A Corte de Cassação da França anula o mandado de prisão contra o ex-presidente sírio Bashar al-Assad

A mais alta corte da França decide que o ex-presidente tinha imunidade como chefe de Estado

Archivo - Arquivo - Presidente da Síria, Bashar al Assad
-/Sana/Dpa - Arquivo

MADRID, 25 jul. (EUROPA PRESS) -

A Corte de Cassação da França, a mais alta instância judicial do país, anulou nesta sexta-feira o mandado de prisão emitido em 2023 contra o ex-presidente sírio Bashar al-Assad por sua suposta cumplicidade em crimes de guerra e crimes contra a humanidade pelos ataques com armas químicas realizados em agosto de 2013 contra Ghuta Oriental, determinando que nenhuma exceção pode levantar a imunidade pessoal de um chefe de Estado no cargo.

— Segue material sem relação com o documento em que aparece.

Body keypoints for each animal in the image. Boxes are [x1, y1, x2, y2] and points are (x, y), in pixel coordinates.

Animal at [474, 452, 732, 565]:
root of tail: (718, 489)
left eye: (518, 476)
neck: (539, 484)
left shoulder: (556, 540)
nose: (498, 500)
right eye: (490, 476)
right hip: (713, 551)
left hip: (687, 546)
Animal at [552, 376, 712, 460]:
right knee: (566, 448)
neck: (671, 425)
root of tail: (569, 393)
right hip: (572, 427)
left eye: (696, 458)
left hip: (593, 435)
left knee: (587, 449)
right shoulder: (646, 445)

Como o mandado de prisão foi emitido em novembro de 2023, quando Al Assad "ainda era um chefe de Estado em exercício", a medida é "ilegal", explicou o presidente do tribunal, Christophe Soulard, durante uma audiência pública. Ele argumentou que o direito internacional consuetudinário não reconhece nenhuma exceção ou limitação à imunidade de um chefe de Estado em exercício quando ele é suspeito de crimes contra a humanidade ou crimes de guerra.

Ao fazer isso, ele rejeitou os argumentos da acusação, que deixou de lado a imunidade pessoal com base no fato de que, desde 2012, Paris não considerava Al Assad como o "legítimo chefe de Estado em exercício" à luz dos "crimes em massa cometidos pelas autoridades sírias".

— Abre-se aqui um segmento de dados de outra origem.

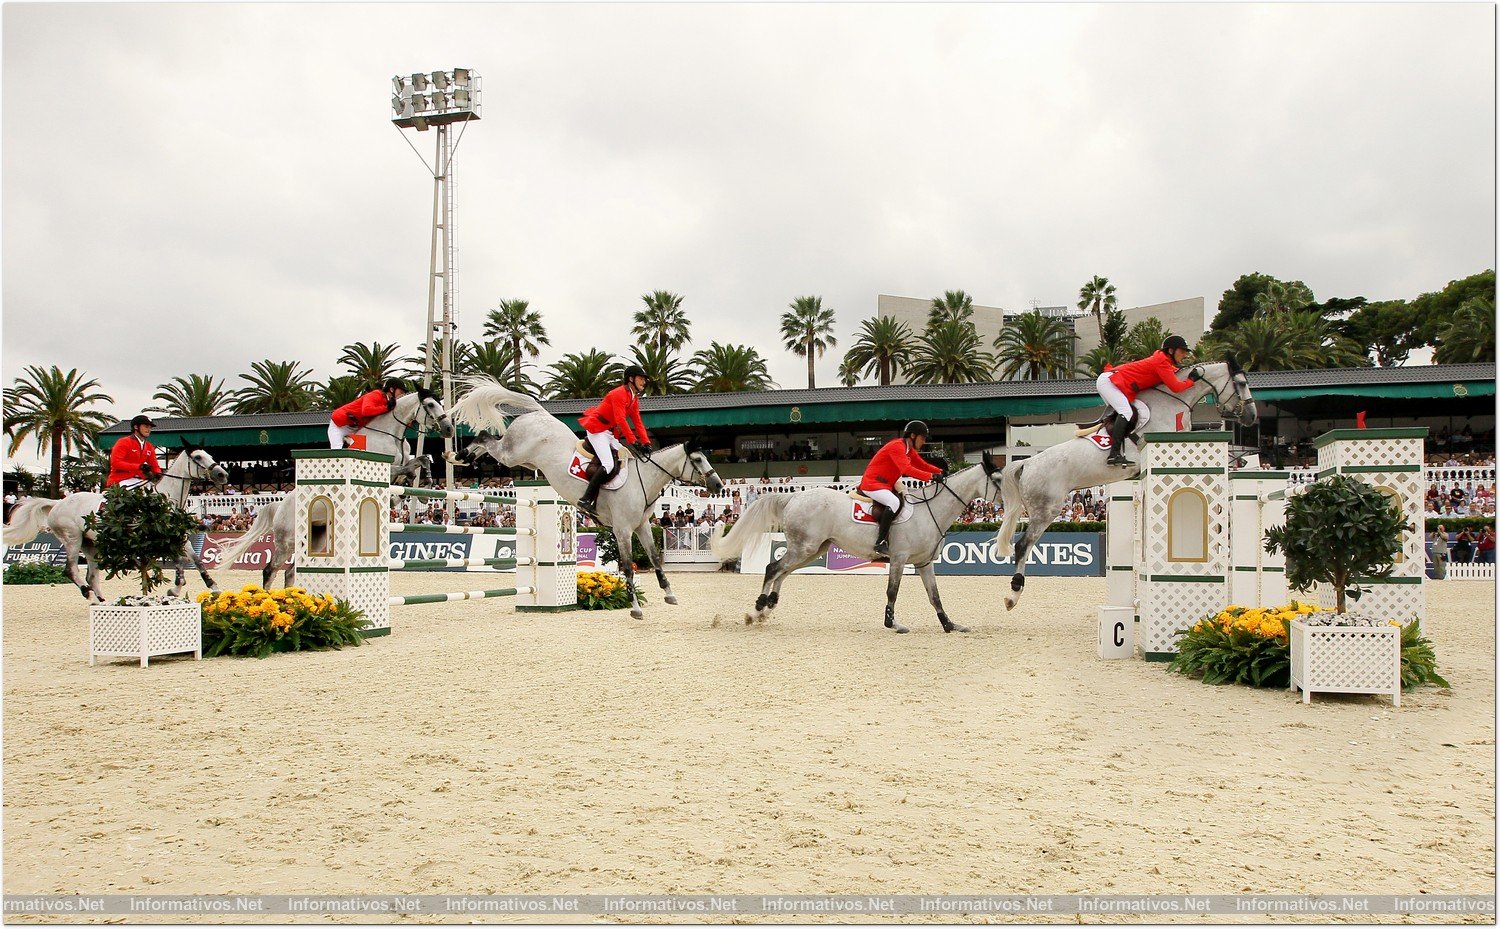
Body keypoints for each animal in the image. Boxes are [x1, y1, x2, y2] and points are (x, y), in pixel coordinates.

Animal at [2, 441, 228, 603]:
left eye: (210, 455)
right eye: (198, 456)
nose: (222, 474)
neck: (162, 499)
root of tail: (58, 502)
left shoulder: (178, 537)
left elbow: (196, 561)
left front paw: (214, 588)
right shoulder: (155, 539)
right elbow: (180, 562)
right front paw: (174, 589)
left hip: (90, 543)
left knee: (91, 575)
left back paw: (102, 600)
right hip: (72, 539)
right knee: (71, 570)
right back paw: (90, 596)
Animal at [444, 373, 726, 621]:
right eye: (698, 459)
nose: (718, 484)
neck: (643, 480)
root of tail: (540, 413)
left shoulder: (642, 526)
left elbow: (655, 558)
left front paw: (669, 594)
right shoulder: (622, 530)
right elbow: (627, 567)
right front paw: (635, 608)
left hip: (523, 460)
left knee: (489, 443)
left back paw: (462, 457)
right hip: (512, 453)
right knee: (487, 439)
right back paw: (456, 456)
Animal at [705, 456, 1008, 636]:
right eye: (997, 480)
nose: (1007, 506)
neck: (929, 509)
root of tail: (793, 498)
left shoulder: (924, 563)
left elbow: (934, 596)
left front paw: (949, 625)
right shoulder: (899, 559)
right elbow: (892, 592)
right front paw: (892, 623)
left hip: (813, 549)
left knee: (782, 571)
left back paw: (766, 608)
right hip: (804, 548)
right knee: (773, 568)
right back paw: (757, 609)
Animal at [1002, 360, 1260, 615]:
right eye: (1241, 383)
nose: (1251, 417)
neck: (1173, 401)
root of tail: (1026, 463)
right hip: (1046, 509)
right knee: (1023, 545)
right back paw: (1013, 594)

"O mandado de prisão de 13 de novembro de 2023 deve ser anulado", diz a decisão, que reconhece que essa anulação não afeta a validade de um mandado de prisão emitido após a perda do status de chefe de Estado em exercício, já que ele foi derrubado em dezembro de 2024 e, em janeiro de 2025, o judiciário francês emitiu um novo mandado por "crimes" cometidos durante seu mandato.

No entanto, ele enfatizou que "imunidade não é o mesmo que impunidade", pois "não exime de responsabilidade criminal aqueles que se beneficiam dela" e, por outro lado, indicou que "a imunidade pessoal é temporária, pois se limita ao período do mandato, embora "após deixar o cargo, é provável que um chefe de Estado se beneficie da imunidade funcional".

Os ataques pelos quais ele pediu sua prisão ocorreram em agosto de 2013 e resultaram em centenas de mortes, embora não haja um número claro de mortos. Os especialistas confirmaram o uso de gás sarin, que é proibido pela lei internacional, e embora o regime de Assad nunca tenha reconhecido a responsabilidade, potências como os Estados Unidos e a União Europeia o fizeram. O governo sírio, por sua vez, apontou os rebeldes como responsáveis pelo incidente.

Tanto em Ghuta Oriental quanto em outros locais onde crimes semelhantes também foram registrados, incluindo Duma e Adra, o padrão foi semelhante, pois eram áreas controladas por forças de oposição ao regime de Al Assad.

As forças rebeldes, lideradas pelo grupo jihadista Hayat Tahrir al Sham (HTS) e suas facções aliadas, tomaram Damasco no início de dezembro de 2024 após uma ofensiva relâmpago que levou à queda de Al Assad, que fugiu com sua família para a Rússia.